| ASSIGNMENT |
Every line of the records below that holds the word "PUBL" should be copied out.

| AVAILABLE DATA |
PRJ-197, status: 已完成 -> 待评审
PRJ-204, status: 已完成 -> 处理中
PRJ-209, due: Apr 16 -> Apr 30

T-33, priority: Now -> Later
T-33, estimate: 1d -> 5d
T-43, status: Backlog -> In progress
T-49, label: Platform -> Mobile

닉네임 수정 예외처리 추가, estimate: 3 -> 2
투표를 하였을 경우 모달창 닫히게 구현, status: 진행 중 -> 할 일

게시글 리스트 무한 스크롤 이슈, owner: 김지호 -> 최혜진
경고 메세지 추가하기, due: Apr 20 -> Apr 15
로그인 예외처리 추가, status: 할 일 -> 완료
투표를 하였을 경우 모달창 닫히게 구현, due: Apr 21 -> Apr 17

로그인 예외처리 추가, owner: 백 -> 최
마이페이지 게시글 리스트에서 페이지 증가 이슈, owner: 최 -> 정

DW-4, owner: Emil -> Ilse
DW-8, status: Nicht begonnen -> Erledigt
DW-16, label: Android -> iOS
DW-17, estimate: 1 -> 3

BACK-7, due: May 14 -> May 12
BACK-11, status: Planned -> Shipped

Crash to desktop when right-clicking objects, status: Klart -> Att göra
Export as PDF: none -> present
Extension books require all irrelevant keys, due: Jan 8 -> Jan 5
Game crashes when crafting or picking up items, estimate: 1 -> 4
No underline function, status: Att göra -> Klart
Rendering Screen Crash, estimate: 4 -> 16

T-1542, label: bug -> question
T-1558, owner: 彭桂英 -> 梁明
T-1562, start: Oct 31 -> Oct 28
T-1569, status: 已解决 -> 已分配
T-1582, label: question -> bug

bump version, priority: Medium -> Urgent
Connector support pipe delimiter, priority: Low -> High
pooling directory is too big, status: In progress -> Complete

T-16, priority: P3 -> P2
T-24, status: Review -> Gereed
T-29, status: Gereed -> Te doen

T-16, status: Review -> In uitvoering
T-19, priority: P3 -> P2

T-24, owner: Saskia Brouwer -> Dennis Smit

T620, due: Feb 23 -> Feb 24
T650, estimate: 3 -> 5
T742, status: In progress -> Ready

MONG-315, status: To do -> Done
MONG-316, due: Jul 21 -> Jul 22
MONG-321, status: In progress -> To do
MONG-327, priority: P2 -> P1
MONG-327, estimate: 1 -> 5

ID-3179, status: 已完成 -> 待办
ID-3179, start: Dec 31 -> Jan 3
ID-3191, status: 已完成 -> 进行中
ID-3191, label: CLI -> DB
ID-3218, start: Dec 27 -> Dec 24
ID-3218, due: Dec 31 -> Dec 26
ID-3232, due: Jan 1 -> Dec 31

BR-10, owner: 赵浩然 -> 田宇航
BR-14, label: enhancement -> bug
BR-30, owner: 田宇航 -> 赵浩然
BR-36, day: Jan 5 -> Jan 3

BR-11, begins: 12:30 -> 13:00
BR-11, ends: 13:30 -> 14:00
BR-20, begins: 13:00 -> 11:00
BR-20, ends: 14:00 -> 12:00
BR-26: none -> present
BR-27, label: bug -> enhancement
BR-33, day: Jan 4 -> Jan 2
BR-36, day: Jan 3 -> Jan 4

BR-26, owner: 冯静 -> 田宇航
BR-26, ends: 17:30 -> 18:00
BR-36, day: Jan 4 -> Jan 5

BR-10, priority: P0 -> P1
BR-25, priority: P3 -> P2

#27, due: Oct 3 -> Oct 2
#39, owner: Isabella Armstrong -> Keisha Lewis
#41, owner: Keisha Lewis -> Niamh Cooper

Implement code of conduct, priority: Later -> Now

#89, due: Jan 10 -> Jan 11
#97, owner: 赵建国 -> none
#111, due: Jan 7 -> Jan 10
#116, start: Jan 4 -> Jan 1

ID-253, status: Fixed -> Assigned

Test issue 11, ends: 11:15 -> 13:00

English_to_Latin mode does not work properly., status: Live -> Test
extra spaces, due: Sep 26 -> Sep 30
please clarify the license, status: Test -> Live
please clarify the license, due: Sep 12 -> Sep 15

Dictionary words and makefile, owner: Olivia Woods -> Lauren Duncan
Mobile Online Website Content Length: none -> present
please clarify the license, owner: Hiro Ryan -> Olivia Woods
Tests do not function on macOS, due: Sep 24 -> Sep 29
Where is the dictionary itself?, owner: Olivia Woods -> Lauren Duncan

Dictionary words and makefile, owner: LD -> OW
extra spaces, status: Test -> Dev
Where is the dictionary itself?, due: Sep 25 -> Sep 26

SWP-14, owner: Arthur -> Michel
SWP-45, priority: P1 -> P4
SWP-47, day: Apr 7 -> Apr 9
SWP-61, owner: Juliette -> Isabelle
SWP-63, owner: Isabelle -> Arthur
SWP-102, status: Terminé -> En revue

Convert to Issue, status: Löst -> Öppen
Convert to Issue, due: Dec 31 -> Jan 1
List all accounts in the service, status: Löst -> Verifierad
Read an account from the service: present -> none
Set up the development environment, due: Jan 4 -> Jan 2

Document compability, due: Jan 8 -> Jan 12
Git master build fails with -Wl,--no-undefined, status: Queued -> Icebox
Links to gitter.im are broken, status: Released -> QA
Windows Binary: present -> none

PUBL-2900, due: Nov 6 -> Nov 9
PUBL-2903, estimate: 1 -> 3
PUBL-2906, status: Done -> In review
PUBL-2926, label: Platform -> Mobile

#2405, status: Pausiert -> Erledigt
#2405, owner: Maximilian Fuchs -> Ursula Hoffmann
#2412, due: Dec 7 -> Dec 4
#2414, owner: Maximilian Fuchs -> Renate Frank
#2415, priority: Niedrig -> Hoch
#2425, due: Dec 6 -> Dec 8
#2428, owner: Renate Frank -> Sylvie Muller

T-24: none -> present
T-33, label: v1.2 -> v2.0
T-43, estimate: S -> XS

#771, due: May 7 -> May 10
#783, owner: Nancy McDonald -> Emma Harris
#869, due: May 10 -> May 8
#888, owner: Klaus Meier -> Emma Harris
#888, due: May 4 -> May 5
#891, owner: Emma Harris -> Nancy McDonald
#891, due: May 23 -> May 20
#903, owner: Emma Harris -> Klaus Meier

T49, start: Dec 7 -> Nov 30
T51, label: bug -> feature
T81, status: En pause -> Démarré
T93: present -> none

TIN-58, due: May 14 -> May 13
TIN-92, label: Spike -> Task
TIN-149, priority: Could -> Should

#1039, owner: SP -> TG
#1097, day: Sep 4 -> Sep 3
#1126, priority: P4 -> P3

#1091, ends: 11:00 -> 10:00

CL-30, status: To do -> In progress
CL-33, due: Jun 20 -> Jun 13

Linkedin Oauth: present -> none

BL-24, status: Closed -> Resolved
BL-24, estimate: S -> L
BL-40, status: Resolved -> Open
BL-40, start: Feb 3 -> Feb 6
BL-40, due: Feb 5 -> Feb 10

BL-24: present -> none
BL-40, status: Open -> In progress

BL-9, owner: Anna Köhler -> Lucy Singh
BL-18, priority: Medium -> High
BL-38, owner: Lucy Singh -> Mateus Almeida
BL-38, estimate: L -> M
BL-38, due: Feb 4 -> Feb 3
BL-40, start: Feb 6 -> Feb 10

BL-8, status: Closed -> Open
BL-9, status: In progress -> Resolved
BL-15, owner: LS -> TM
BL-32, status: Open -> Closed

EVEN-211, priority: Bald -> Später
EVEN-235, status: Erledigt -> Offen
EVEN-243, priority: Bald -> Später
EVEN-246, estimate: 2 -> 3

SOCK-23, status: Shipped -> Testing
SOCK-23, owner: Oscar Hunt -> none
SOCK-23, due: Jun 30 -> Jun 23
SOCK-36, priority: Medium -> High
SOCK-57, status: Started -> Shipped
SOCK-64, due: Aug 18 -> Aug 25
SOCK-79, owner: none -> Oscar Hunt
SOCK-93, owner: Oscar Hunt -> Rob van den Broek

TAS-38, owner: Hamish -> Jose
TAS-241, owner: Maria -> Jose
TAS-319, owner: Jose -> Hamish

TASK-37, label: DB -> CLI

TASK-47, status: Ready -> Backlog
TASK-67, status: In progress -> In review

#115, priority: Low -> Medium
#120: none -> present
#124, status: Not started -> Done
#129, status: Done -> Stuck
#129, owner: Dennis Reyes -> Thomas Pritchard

| SOLUTION TO THE EXERCISE |
PUBL-2900, due: Nov 6 -> Nov 9
PUBL-2903, estimate: 1 -> 3
PUBL-2906, status: Done -> In review
PUBL-2926, label: Platform -> Mobile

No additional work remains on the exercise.